The following lists the problems of various previous solutions,

• Soap

XML, XML and more XML. Do we really need to parse so much XML?


Amazing idea, horrible execution

Overdesigned and heavyweight


Embraced mainly in Windows client software


Okay, proven-Hurray!

But lack protocol description.

You have to maintain both client and server code.

You still have to write your own wrapper to the Protocol.

XML has high parsing overhead.

(Relatively) expensive to process; large due to repeated tags


Thrift vs protocol buffers vs Avro

First, these three solutions are common, that is, they can solve the problems brought about by the above solutions.

  • Interface Description (IDL), Using IDL and supporting code generation
  • Performance, High Efficiency
  • Versioning, which supports the evolution of different versions and Schemas
  • Binary format, which uses binary as the transmission format

For the binary encoding protocol of the three solutions and how to cope with schema evolution, refer to the following blog

Schema evolution in Avro, protocol buffers and thrift


Thrift vs protocol BuffersOverall comparison

Overall, I think thrift wins on features and Protocol buffers win on documentation.
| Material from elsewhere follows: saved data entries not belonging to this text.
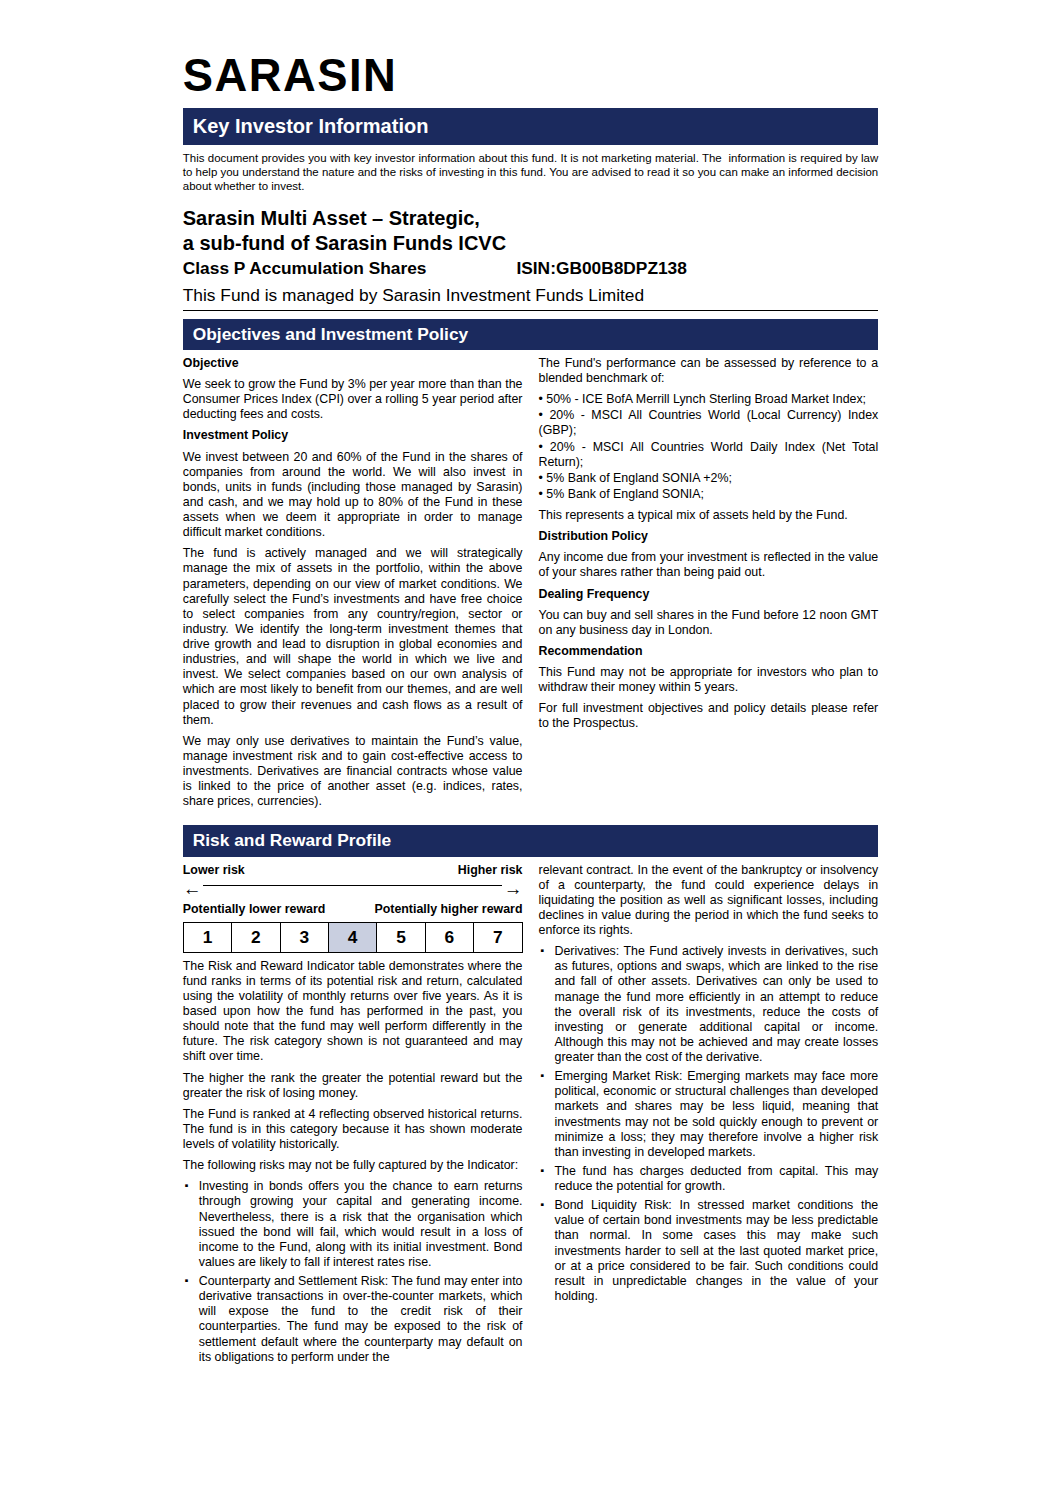SARASIN
Key Investor Information
This document provides you with key investor information about this fund. It is not marketing material. The information is required by law to help you understand the nature and the risks of investing in this fund. You are advised to read it so you can make an informed decision about whether to invest.
Sarasin Multi Asset – Strategic,
a sub-fund of Sarasin Funds ICVC
Class P Accumulation Shares ISIN:GB00B8DPZ138
This Fund is managed by Sarasin Investment Funds Limited
Objectives and Investment Policy
Objective
We seek to grow the Fund by 3% per year more than than the Consumer Prices Index (CPI) over a rolling 5 year period after deducting fees and costs.
Investment Policy
We invest between 20 and 60% of the Fund in the shares of companies from around the world. We will also invest in bonds, units in funds (including those managed by Sarasin) and cash, and we may hold up to 80% of the Fund in these assets when we deem it appropriate in order to manage difficult market conditions.
The fund is actively managed and we will strategically manage the mix of assets in the portfolio, within the above parameters, depending on our view of market conditions. We carefully select the Fund’s investments and have free choice to select companies from any country/region, sector or industry. We identify the long-term investment themes that drive growth and lead to disruption in global economies and industries, and will shape the world in which we live and invest. We select companies based on our own analysis of which are most likely to benefit from our themes, and are well placed to grow their revenues and cash flows as a result of them.
We may only use derivatives to maintain the Fund’s value, manage investment risk and to gain cost-effective access to investments. Derivatives are financial contracts whose value is linked to the price of another asset (e.g. indices, rates, share prices, currencies).
The Fund's performance can be assessed by reference to a blended benchmark of:
50% - ICE BofA Merrill Lynch Sterling Broad Market Index;
20% - MSCI All Countries World (Local Currency) Index (GBP);
20% - MSCI All Countries World Daily Index (Net Total Return);
5% Bank of England SONIA +2%;
5% Bank of England SONIA;
This represents a typical mix of assets held by the Fund.
Distribution Policy
Any income due from your investment is reflected in the value of your shares rather than being paid out.
Dealing Frequency
You can buy and sell shares in the Fund before 12 noon GMT on any business day in London.
Recommendation
This Fund may not be appropriate for investors who plan to withdraw their money within 5 years.
For full investment objectives and policy details please refer to the Prospectus.
Risk and Reward Profile
Lower risk Higher risk
← →
Potentially lower reward Potentially higher reward
| 1 | 2 | 3 | 4 | 5 | 6 | 7 |
The Risk and Reward Indicator table demonstrates where the fund ranks in terms of its potential risk and return, calculated using the volatility of monthly returns over five years. As it is based upon how the fund has performed in the past, you should note that the fund may well perform differently in the future. The risk category shown is not guaranteed and may shift over time.
The higher the rank the greater the potential reward but the greater the risk of losing money.
The Fund is ranked at 4 reflecting observed historical returns. The fund is in this category because it has shown moderate levels of volatility historically.
The following risks may not be fully captured by the Indicator:
Investing in bonds offers you the chance to earn returns through growing your capital and generating income. Nevertheless, there is a risk that the organisation which issued the bond will fail, which would result in a loss of income to the Fund, along with its initial investment. Bond values are likely to fall if interest rates rise.
Counterparty and Settlement Risk: The fund may enter into derivative transactions in over-the-counter markets, which will expose the fund to the credit risk of their counterparties. The fund may be exposed to the risk of settlement default where the counterparty may default on its obligations to perform under the
relevant contract. In the event of the bankruptcy or insolvency of a counterparty, the fund could experience delays in liquidating the position as well as significant losses, including declines in value during the period in which the fund seeks to enforce its rights.
Derivatives: The Fund actively invests in derivatives, such as futures, options and swaps, which are linked to the rise and fall of other assets. Derivatives can only be used to manage the fund more efficiently in an attempt to reduce the overall risk of its investments, reduce the costs of investing or generate additional capital or income. Although this may not be achieved and may create losses greater than the cost of the derivative.
Emerging Market Risk: Emerging markets may face more political, economic or structural challenges than developed markets and shares may be less liquid, meaning that investments may not be sold quickly enough to prevent or minimize a loss; they may therefore involve a higher risk than investing in developed markets.
The fund has charges deducted from capital. This may reduce the potential for growth.
Bond Liquidity Risk: In stressed market conditions the value of certain bond investments may be less predictable than normal. In some cases this may make such investments harder to sell at the last quoted market price, or at a price considered to be fair. Such conditions could result in unpredictable changes in the value of your holding.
Implementation-wise, they're quite similar.
The major difference is that thrift provides a full client/server RPC implementation, whereas protocol buffers only generate stubs to use in your own RPC system.

Classic ratings, the two are very similar. Thrift wins in functions, while Pb wins in documents...
The function must be greater than the document, so thrift uses more people...


Data Type comparison

Obviously, thrift supports more types, especially the direct support for container, which is very powerful.


IDL comparison

Actually, they are similar and different.

The field ID is in different forms. Thrift starts with 1:, while Pb ends with 1.

For container support, thrift uses list directly, while Pb can only be represented by repeated.


Performancesize comparison

It can be seen that thrift uses tcompactprotocol and Pb equivalent

Schema evolution in Avro, protocol buffers and thrift, refer to this, the encoding of the two is indeed very similar




Runtime Performance


Thrift vs Avro

Http://www.tbdata.org/archives/1307, refer to this comparison of Ali, more comprehensive

The biggest feature of Avro is the dynamic schema. After schema changes, you do not need to recompile the client and server code.
Combined with hadoop

The problem is that the use is complicated and harder to use.


  • Thrift is suitable for static data exchange between programs. It requires that the schema be predictable and relatively fixed.
  • Avro adds schema dynamic support based on thrift and does not play a role in thrift performance.
  • The Avro explicit schema design makes it more suitable for building common tools and platforms for data exchange and storage, especially in the background.
  • At present, thrift has the advantage of more language support and relative maturity.

Contact Us

The content source of this page is from Internet, which doesn't represent Alibaba Cloud's opinion; products and services mentioned on that page don't have any relationship with Alibaba Cloud. If the content of the page makes you feel confusing, please write us an email, we will handle the problem within 5 days after receiving your email.

If you find any instances of plagiarism from the community, please send an email to: info-contact@alibabacloud.com and provide relevant evidence. A staff member will contact you within 5 working days.

A Free Trial That Lets You Build Big!

Start building with 50+ products and up to 12 months usage for Elastic Compute Service

  • Sales Support

    1 on 1 presale consultation

  • After-Sales Support

    24/7 Technical Support 6 Free Tickets per Quarter Faster Response

  • Alibaba Cloud offers highly flexible support services tailored to meet your exact needs.